The region-wide Stoxx Europe 600 index, the broadest measure of regional share prices, was marked 0.22% higher at 381.02 in the opening 30 minutes of trading, with Germany's DAX index rising 0.6% and Switzerland's SMI adding 0.5%. Britain's FTSE 100 was marked 0.35% higher in the opening half hour, with gains muted by steep declines for mining stocks.
Gold extended declines in early Monday trading, touching a three-month low, amid a move by investors into higher yielding assets in anticipation of interest rate increases from the world's major central banks.
Spot gold prices were marked 0.6% lower at $1,205.70 in early European trading, the lowest in more than three months, even as the U.S. dollar gave back some of the gains booked in Asia trading.
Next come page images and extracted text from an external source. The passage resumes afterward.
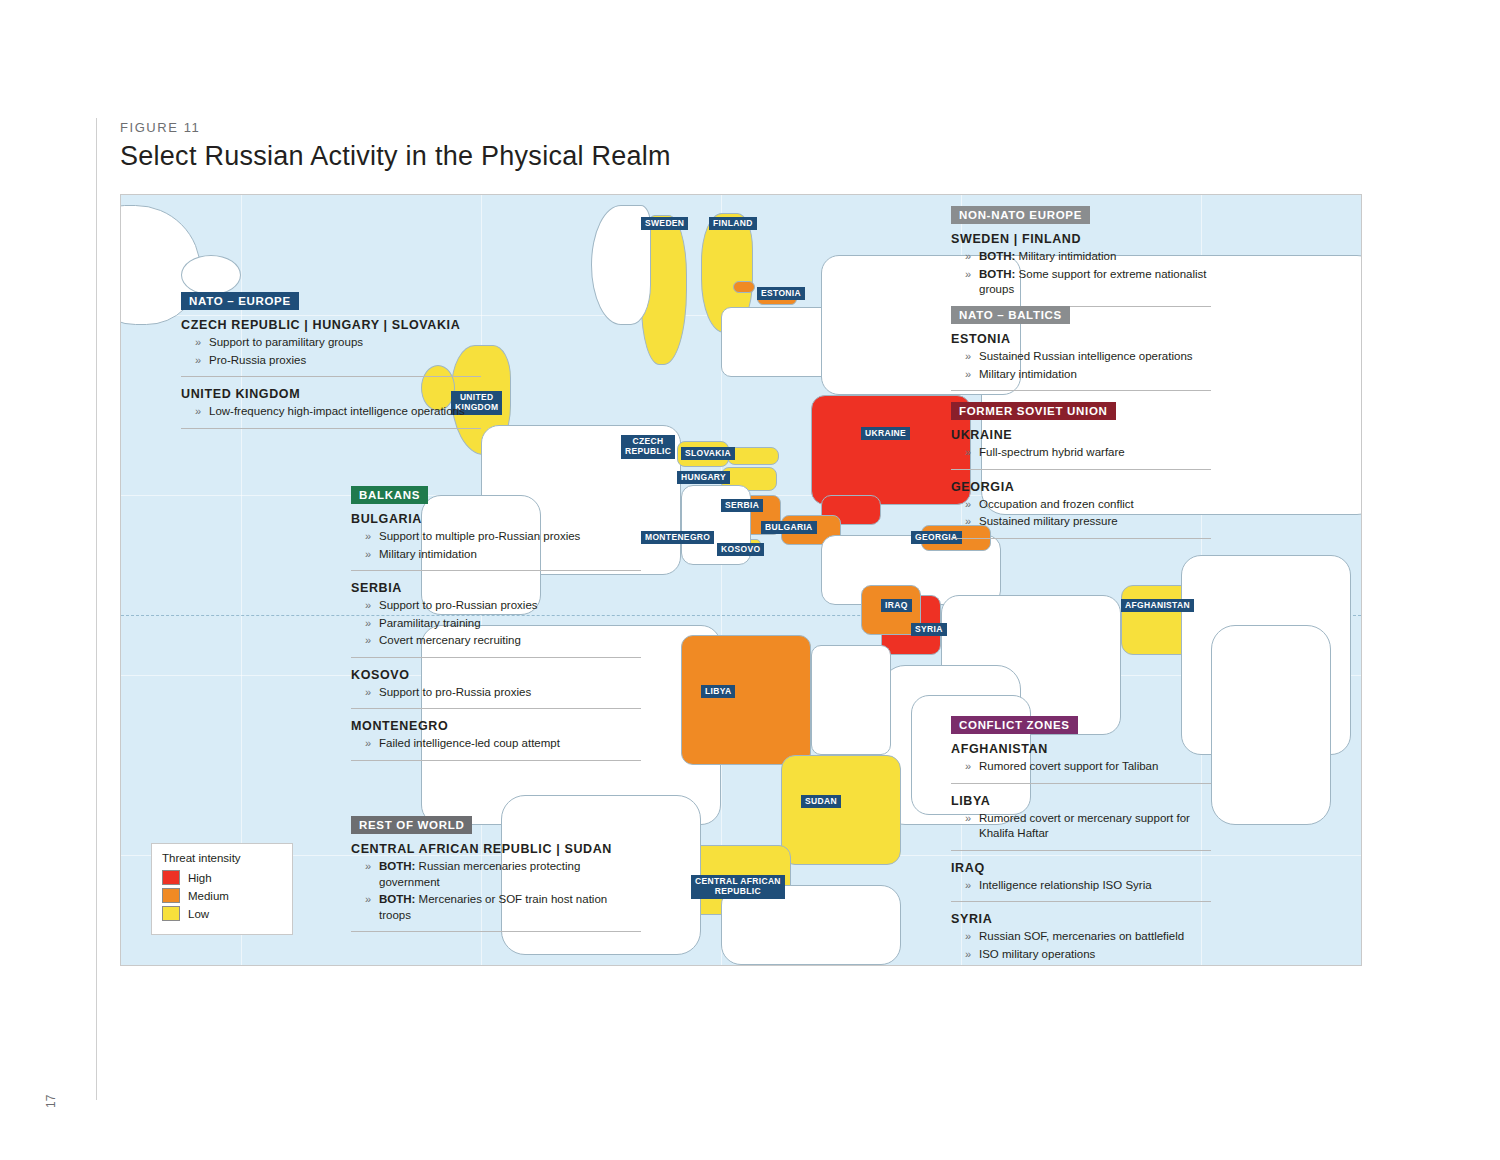FIGURE 11
Select Russian Activity in the Physical Realm
SWEDEN
FINLAND
ESTONIA
UNITED
KINGDOM
CZECH
REPUBLIC
SLOVAKIA
HUNGARY
UKRAINE
SERBIA
BULGARIA
KOSOVO
MONTENEGRO
GEORGIA
IRAQ
SYRIA
AFGHANISTAN
LIBYA
SUDAN
CENTRAL AFRICAN
REPUBLIC
NATO – EUROPE
CZECH REPUBLIC | HUNGARY | SLOVAKIA
Support to paramilitary groups
Pro-Russia proxies
UNITED KINGDOM
Low-frequency high-impact intelligence operations
BALKANS
BULGARIA
Support to multiple pro-Russian proxies
Military intimidation
SERBIA
Support to pro-Russian proxies
Paramilitary training
Covert mercenary recruiting
KOSOVO
Support to pro-Russia proxies
MONTENEGRO
Failed intelligence-led coup attempt
REST OF WORLD
CENTRAL AFRICAN REPUBLIC | SUDAN
BOTH: Russian mercenaries protecting government
BOTH: Mercenaries or SOF train host nation troops
NON-NATO EUROPE
SWEDEN | FINLAND
BOTH: Military intimidation
BOTH: Some support for extreme nationalist groups
NATO – BALTICS
ESTONIA
Sustained Russian intelligence operations
Military intimidation
FORMER SOVIET UNION
UKRAINE
Full-spectrum hybrid warfare
GEORGIA
Occupation and frozen conflict
Sustained military pressure
CONFLICT ZONES
AFGHANISTAN
Rumored covert support for Taliban
LIBYA
Rumored covert or mercenary support for Khalifa Haftar
IRAQ
Intelligence relationship ISO Syria
SYRIA
Russian SOF, mercenaries on battlefield
ISO military operations
Threat intensity
High
Medium
Low
17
Global oil prices were also on the back foot, with West Texas Intermediate crude future for August delivery slipping 0.17% to $44.17 and Brent crude contracts for September, the global benchmark, falling 0.13% to $46.65. Both levels extended heavy declines in Friday's trading after the closely-watch Baker Hughes rig count, which tallies weekly U.S. production installations, rose by seven units to 763, the most since April 2015.
Overnight in Asia, the region-wide MSCI Asia ex-Japan index was marked 0.3% higher while a softer yen helped lifted Japan's Nikkei 225 rise 0.8% to close at a one-week high of 20,080.98 points.
Government bond yields, however, which have dictated the direction of equity markets for the past two weeks, continued to edge higher in overnight trading, with benchmark 10-year U.S. Treasuries rising around 1 basis point to 2.39% in anticipation of further signals from the Fed that it will start reducing its $4.5 trillion balance sheet in the fall.